# start of TASK INPUTS

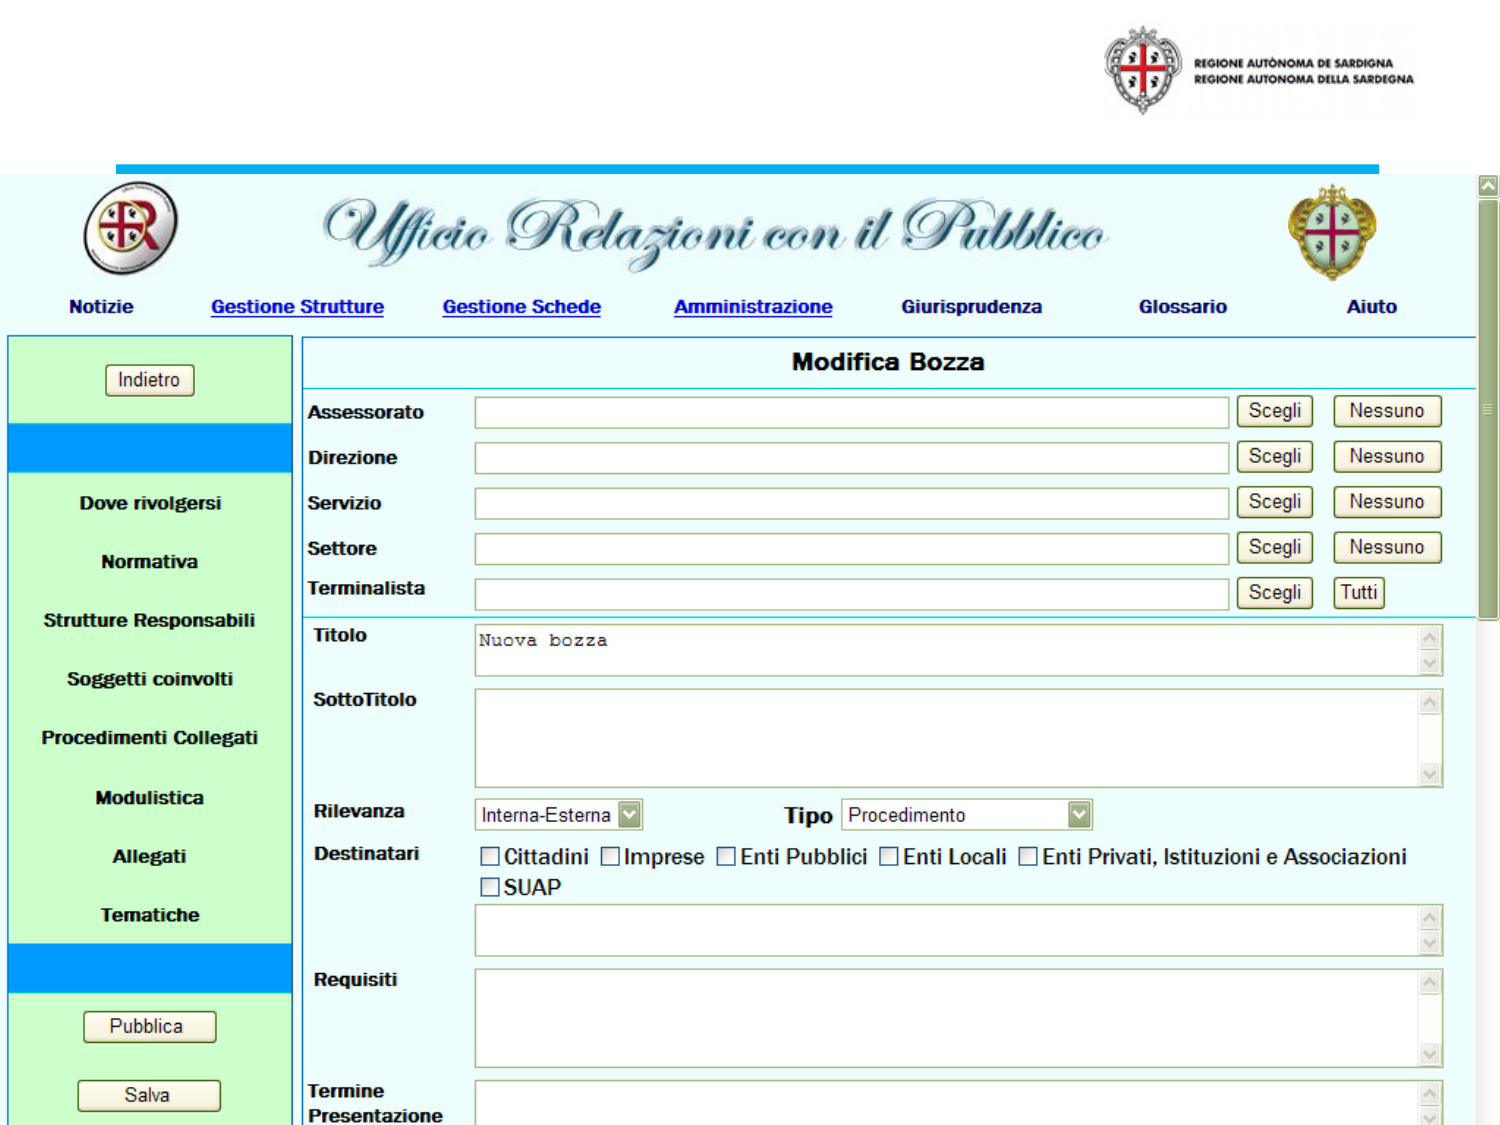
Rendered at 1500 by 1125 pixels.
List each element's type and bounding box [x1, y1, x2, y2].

picture [1104, 21, 1418, 119]
text_box [115, 164, 1380, 174]
picture [0, 174, 1500, 1125]
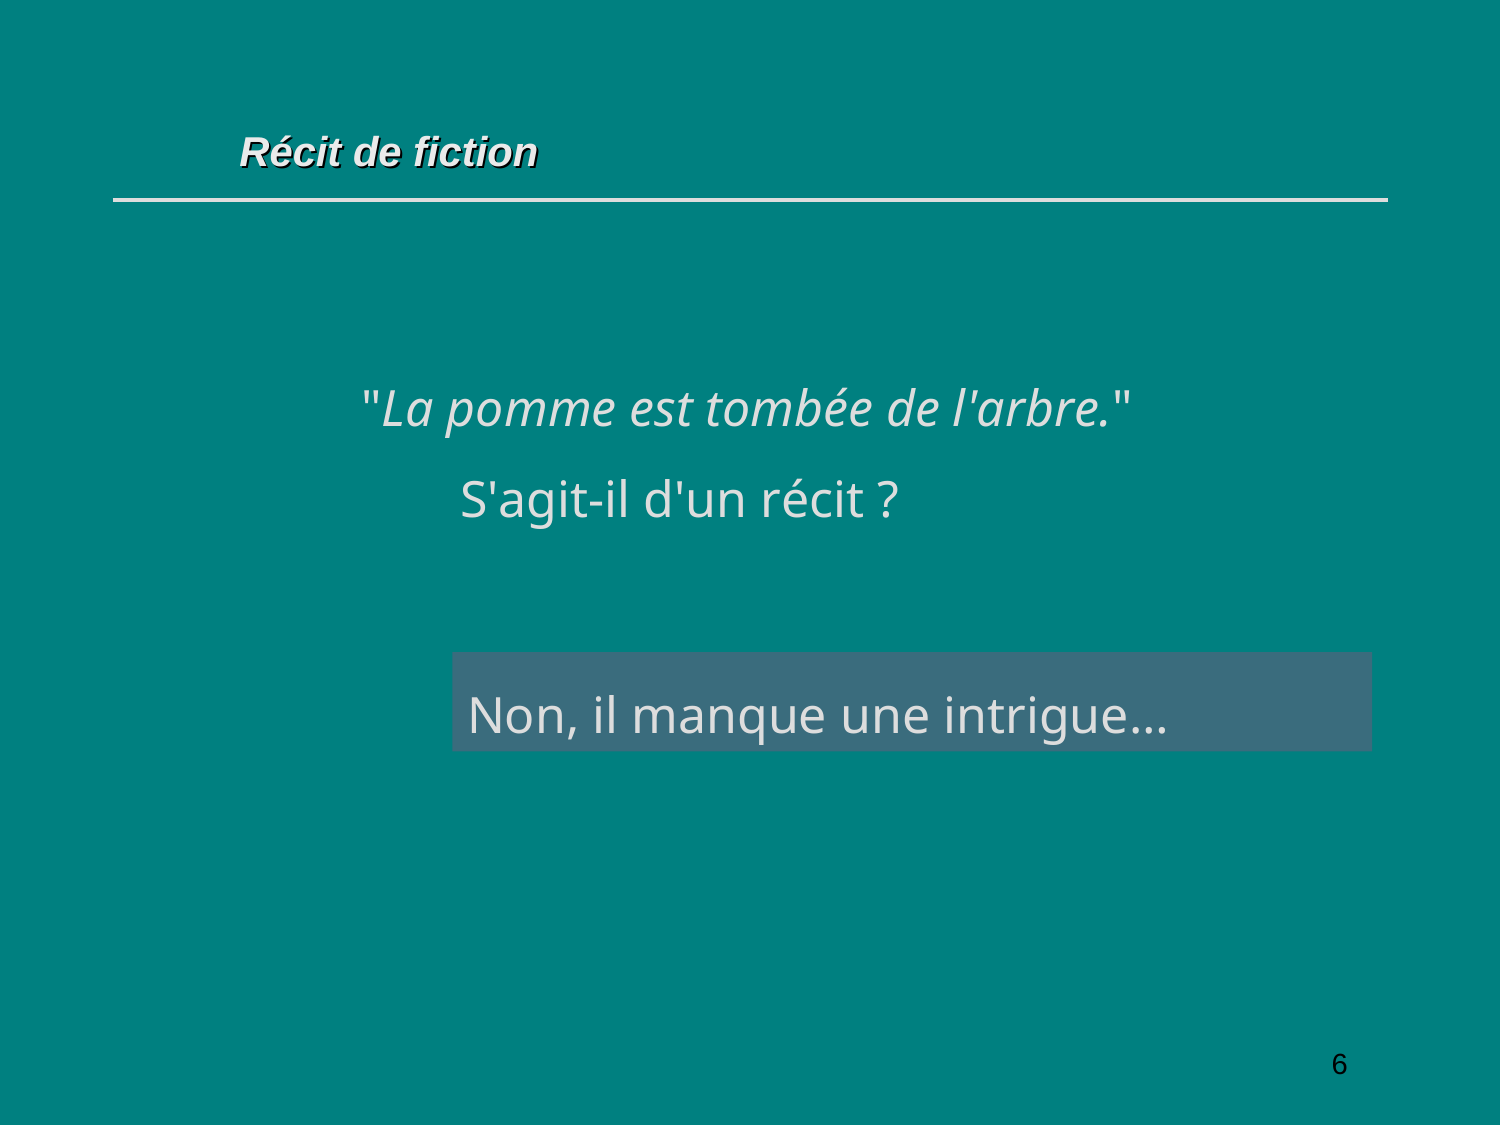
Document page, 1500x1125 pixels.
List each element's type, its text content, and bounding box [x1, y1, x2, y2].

text_box Non, il manque une intrigue… [452, 652, 1373, 752]
text_box "La pomme est tombée de l'arbre." S'agit-il d'un récit ? Oui / Non ? [182, 368, 1338, 718]
text_box Récit de fiction [224, 116, 554, 183]
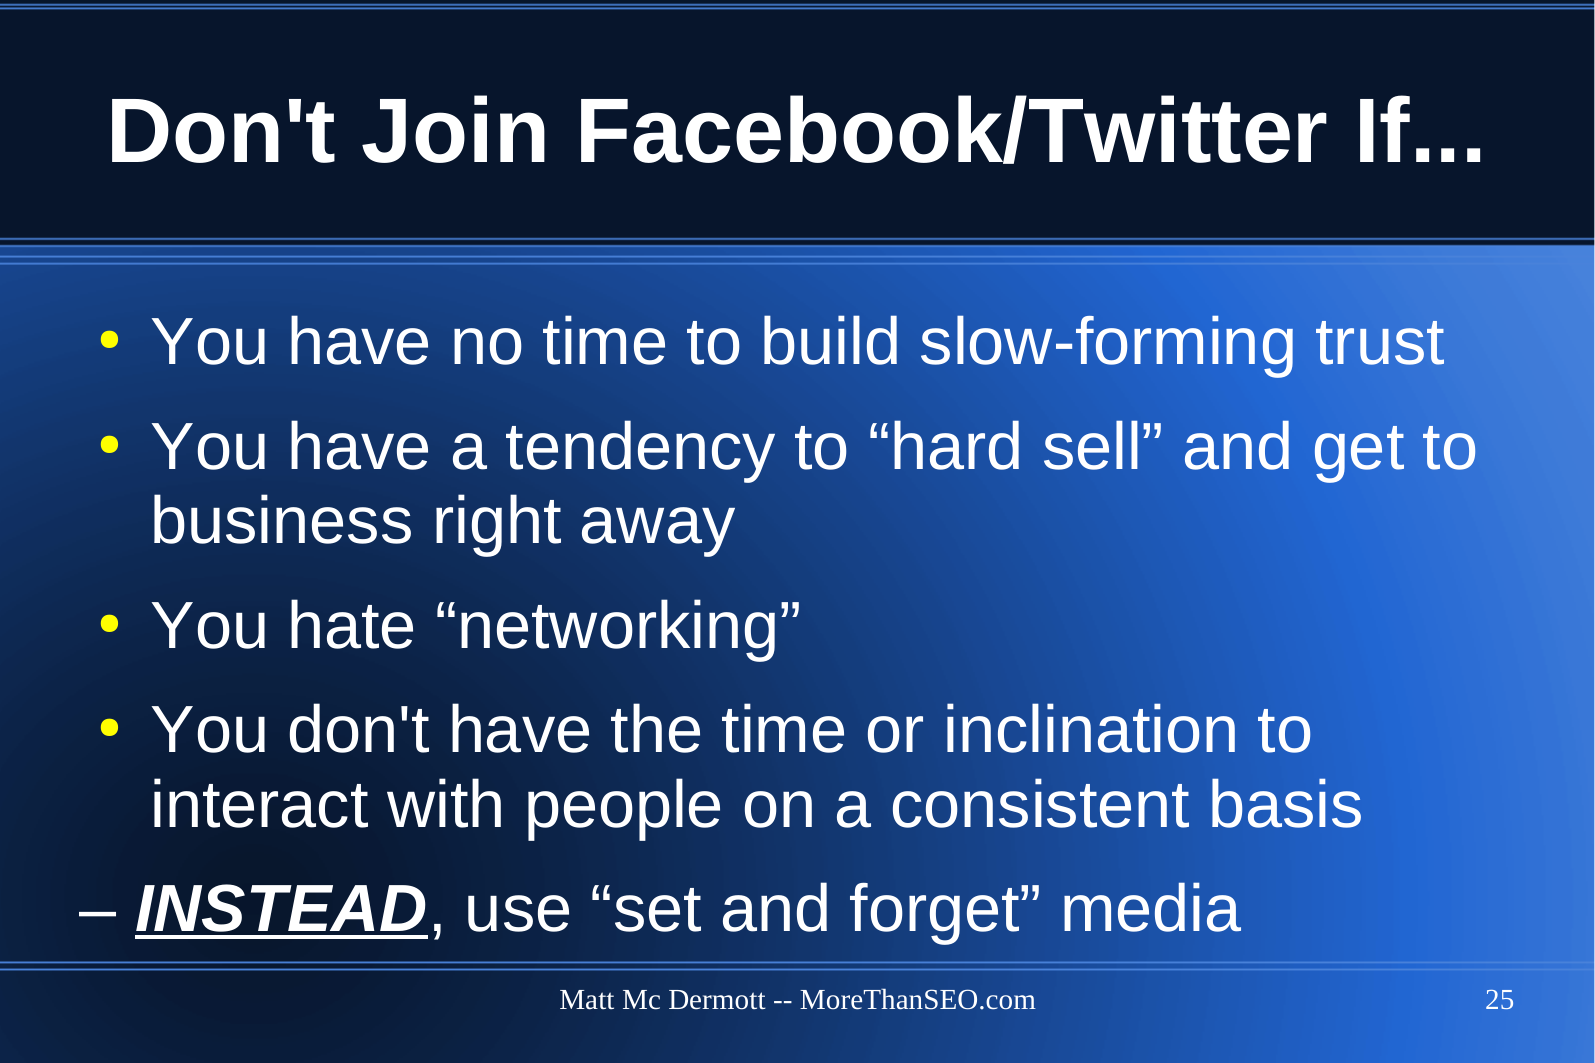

# end of TASK INPUTS

** EXERCISE AIM **
Copy the part of the listing that begins with the line containing "Document page, 1500x1125 pixels." and ends with the line containing "text_box Non, il", keeping both of those lines.

** EXERCISE SOLUTION **
Document page, 1500x1125 pixels.
List each element's type, its text content, and bounding box [x1, y1, x2, y2].

text_box Non, il manque une intrigue… [452, 652, 1373, 752]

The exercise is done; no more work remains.